Numa outra perspectiva, para Salas Oroño, sem dúvidas, trata-se de um golpe de Estado, “tanto por falta de demonstração substantiva e articulada de argumentos, expostos no julgamento político, como pela ausência de uma possibilidade efetiva de defesa”. Doutor em Ciências Sociais da UBA e pesquisador do Instituto de Estudos da América Latina e do Caribe, subordinado a mesma universidade, Salas Oroño adverte que o caso paraguaio constitui um exemplo do que denomina como a implantação de uma “ideologia parlamentarista”, como um fenômeno construído com o esforço combinado das elites conservadoras, em cada país, em aliança com os meios de comunicação, “que forçam uma específica interpretação da realidade, desvalorizando a legitimidade dos poderes executivos”.

“De um lado estão determinados Poderes Executivos que, com maior ou menor determinação, se colocam como horizonte político desagregar os elementos tradicionais das dialéticas neoliberais. Do outro, Parlamentos que funcionam como refúgios institucionais para a reorganização política das diferentes oposições. O que não conseguem conquistar de outra forma, os setores opositores buscam através do Parlamento”, explica Salas Oroño.

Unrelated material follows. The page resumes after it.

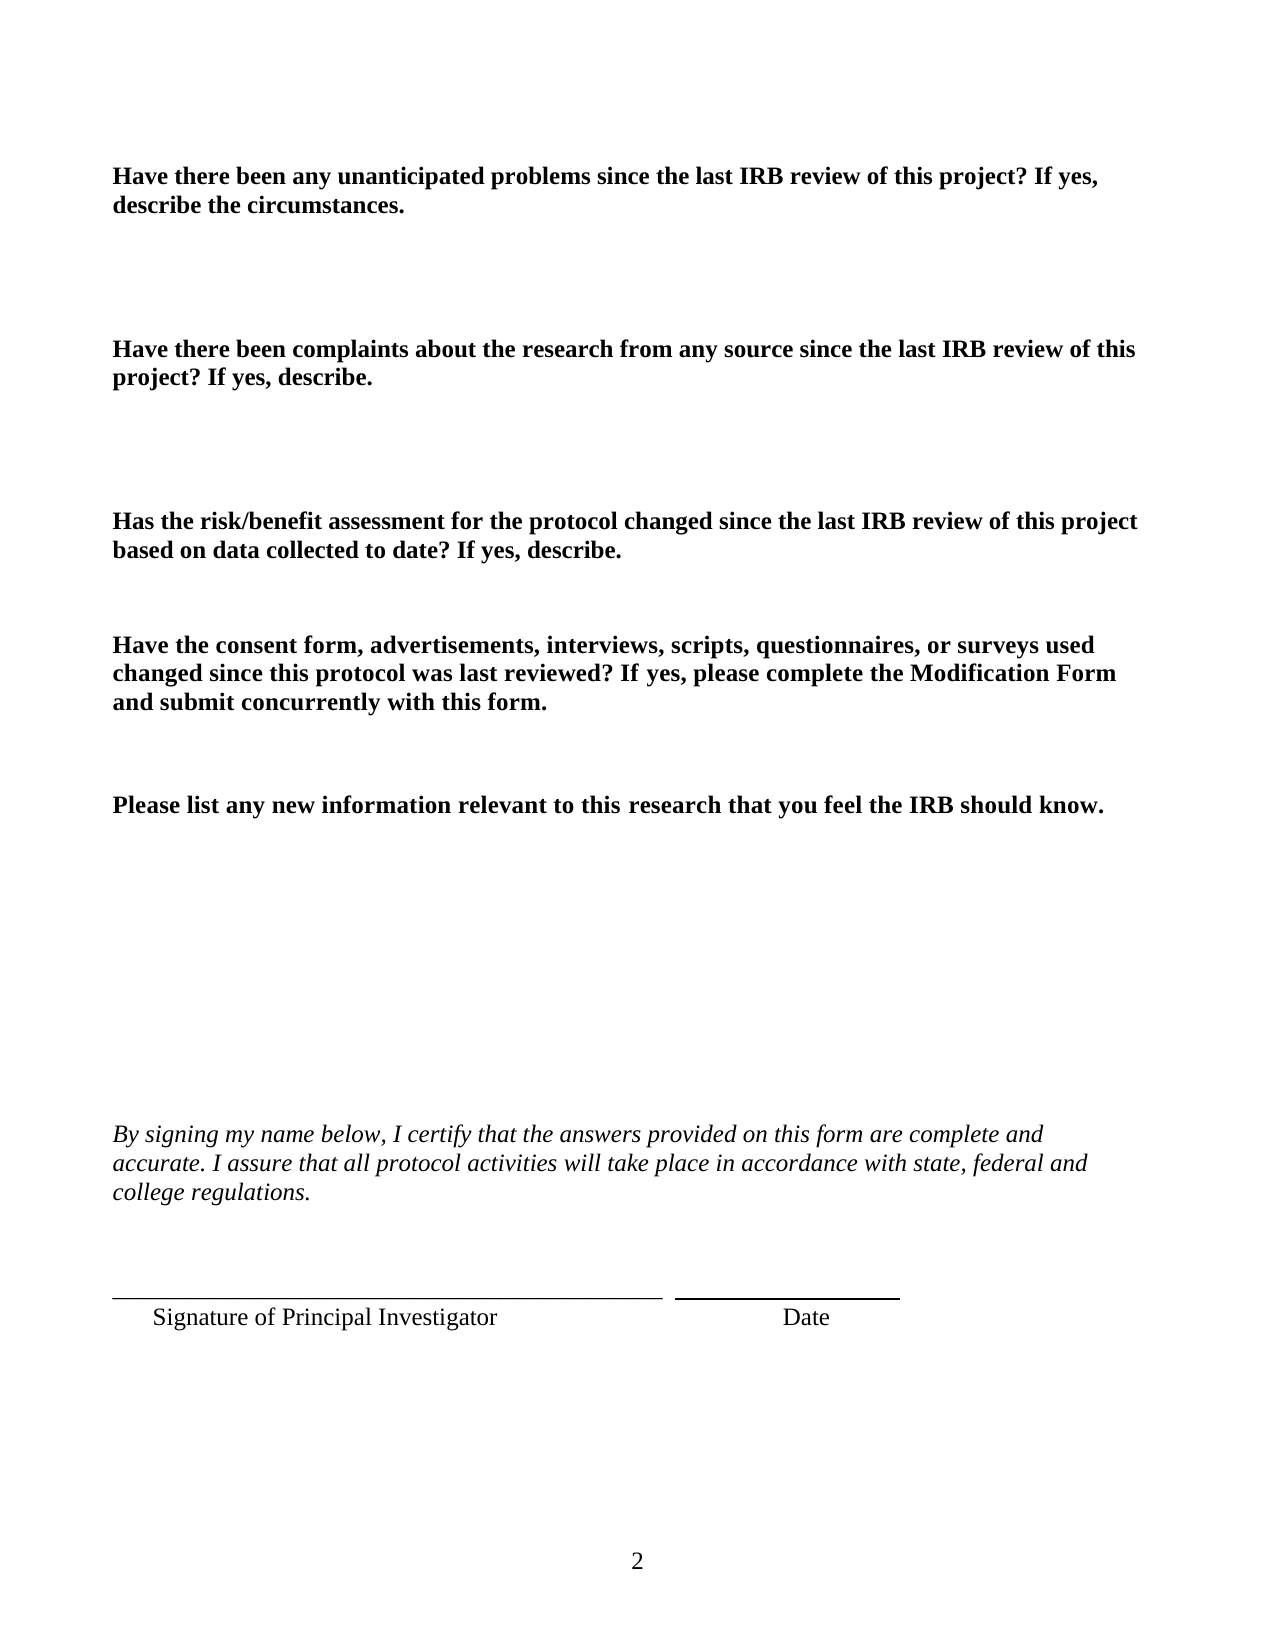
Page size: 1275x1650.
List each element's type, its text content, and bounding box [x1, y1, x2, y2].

Adotando esta ideia, para Salas Oroño o principal déficit do governo de Lugo deveria ser situado no plano político: “Em comparação com outros governos do Cone Sul, que também tem dívidas sociais, Lugo não conquistou, nem sequer, uma mudança nos realinhamentos das identidades político-partidárias. As fragilidades das fronteiras políticas, que ele traçou, não serviram nem para conter seus próprios aliados; no final, foi o Partido Liberal quem definiu a sorte do Presidente”, conclui.

Em semelhante sentido, o advogado e titular da Direção Nacional Eleitoral, Alejandro Tullio, questionou a atitude do Senado paraguaio e argumentou que na Constituição “há conceitos não explícitos porque seu significado está implícito”. Um desses significados implícitos é o de julgamento, “que requer ampla acusação factual, exercício substancial – não formal – do direito de defesa e, além disso, uma sentença fundamentada”. Para Tullio, o Senado, nos fatos, não julgou e nem sentenciou, mas decidiu e votou a destituição “num exercício autojustificativo, em que o fundamento da decisão é unicamente a faculdade legal de adotá-la”. Segundo Tullio, esta atitude do Senado está em conformidade com “uma espécie imprópria de revogação de mandato”, imprópria porque só quem concede o mandato é que pode revogá-lo, nesse caso, o povo paraguaio.

Ao final da análise, o debate não parece encontrar um desfecho comum. A qualificação como golpe de Estado depende, em grande medida, da ênfase dada às irregularidades, reconhecidas pelos intelectuais, ao processo de destituição, encabeçadas pela ausência de um exercício real do direito de defesa, falta de rigor na acusação realizada pela Câmara de Deputados e os prazos acelerados, que serviram para evitar o impacto da pressão internacional.

Esta análise está em sintonia com as palavras do secretário geral da OEA, o chileno José Miguel Insulza, que afirmou, em referência ao caso, que “o estrito apego à letra formal da norma não significa necessariamente o apego aos princípios”.